Many factors can stop you in your tracks - the angle of rock, no holds, too much exposure, the path up is taller than anticipated. Some boulder fields are friendly, others are a crap-shoot – a mix of dead-ends and smooth paths. Still others feel as though they want to eat you alive, or at least, prevent you from accessing your destination.
Which kind of boulder field was this? So far it presented itself as a barrier - a moat with the gate lifted. But with the climbs so close, and the knowledge that people have done this before, there was a way in.
I went yet another direction and lugged myself over a hold-less, bulbous, granite mound. My legs and arms were splayed across the rounded face. My thighs grabbed tightly and I compression inch-wormed my way up, finding the smallest little divits and features to increase the friction. I grunted with the effort.
When I reached the top of this small monolith, I looked down and around. A no go, again. A 20-foot deep hell-hole awaited on the other side. I slid down, micro-slicing the fibers on my inner thighs.
The pangs of frustration and exhaustion knocked at my patience.
I fully retreated to the desert floor and decided to try another tactic by moving to a completely different angle to the wall. Surrounding the wall were damn big boulders that were not going to allow me to scale them easily. Now, I found myself crawling UNDER them.

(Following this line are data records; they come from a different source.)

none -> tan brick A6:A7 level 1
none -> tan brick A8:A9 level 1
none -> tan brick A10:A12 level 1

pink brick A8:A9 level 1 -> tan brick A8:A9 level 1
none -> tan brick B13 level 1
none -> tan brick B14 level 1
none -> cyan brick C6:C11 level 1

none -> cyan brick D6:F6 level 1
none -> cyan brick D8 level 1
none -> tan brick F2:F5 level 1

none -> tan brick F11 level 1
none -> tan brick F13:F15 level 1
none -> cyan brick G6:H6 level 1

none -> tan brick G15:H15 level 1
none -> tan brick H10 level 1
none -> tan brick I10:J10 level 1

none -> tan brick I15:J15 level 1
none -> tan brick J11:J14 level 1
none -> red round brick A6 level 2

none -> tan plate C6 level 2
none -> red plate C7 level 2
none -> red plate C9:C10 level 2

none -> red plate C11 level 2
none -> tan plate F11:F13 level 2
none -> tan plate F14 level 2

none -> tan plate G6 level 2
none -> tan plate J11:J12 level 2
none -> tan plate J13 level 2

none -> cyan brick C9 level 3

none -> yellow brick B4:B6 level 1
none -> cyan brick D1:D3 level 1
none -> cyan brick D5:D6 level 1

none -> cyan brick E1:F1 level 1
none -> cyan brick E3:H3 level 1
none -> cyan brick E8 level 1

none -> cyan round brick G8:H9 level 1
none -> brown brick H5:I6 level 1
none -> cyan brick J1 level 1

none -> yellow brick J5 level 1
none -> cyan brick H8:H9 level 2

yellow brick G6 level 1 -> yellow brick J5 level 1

After having seen two rattlesnakes the previous day (one was curled up beneath a boulder I was about to climb under), I stomped and sang “Hey, hey snakies! You can hide now!” and tossed rocks ahead. My mind interjected images of cloudy-slit eyes and sharp fangs greeting me face-to-face. I shut out those images the best I could, trying to shift from an energy of fear to one of trust that the snake did not want to see me either.
Despite the rattlers, piles of mouse droppings, dust, pokey-things in the dirt, tight squeezes, and threats of rocks falling on top of me, being beneath the boulders had the advantage of being much cooler and there was no exposure from falling. But, the deeper in I went, the more maze-like it became.
My GPS unit no longer worked beneath the rocks, so I took manual data points and detailed photos (to help with my own orientation and document the photos on a map, if the approach proved viable). I also built small cairns to help me find my way back out.
Eventually I was forced to climb upwards and boulder hop again, but I was met with the same fate. The climbs were 30 feet away and I could not get to them! Perhaps I took wrong turns or did not have enough bravery to reach the climbs, but it just was not going to happen.
By now I had wasted nearly 2 hours on this unsuccessful endeavor and there were hundreds of more crags to map. It was time to let this one go and mark this set of climbs a “good luck with that!” (GLWT) approach.
I don’t like concluding with GLWT. It leaves me with an unfinished feeling. But, adding a GLWT or a memo such as “looks deceptively easy to get to…” still tells a story and gives climbers who use the map a “fair warning” of what they, too, may encounter. I figure, now, at least, climbers can choose the extent of their pre-climbing adventure (or epic), rather than being unexpectedly pummeled.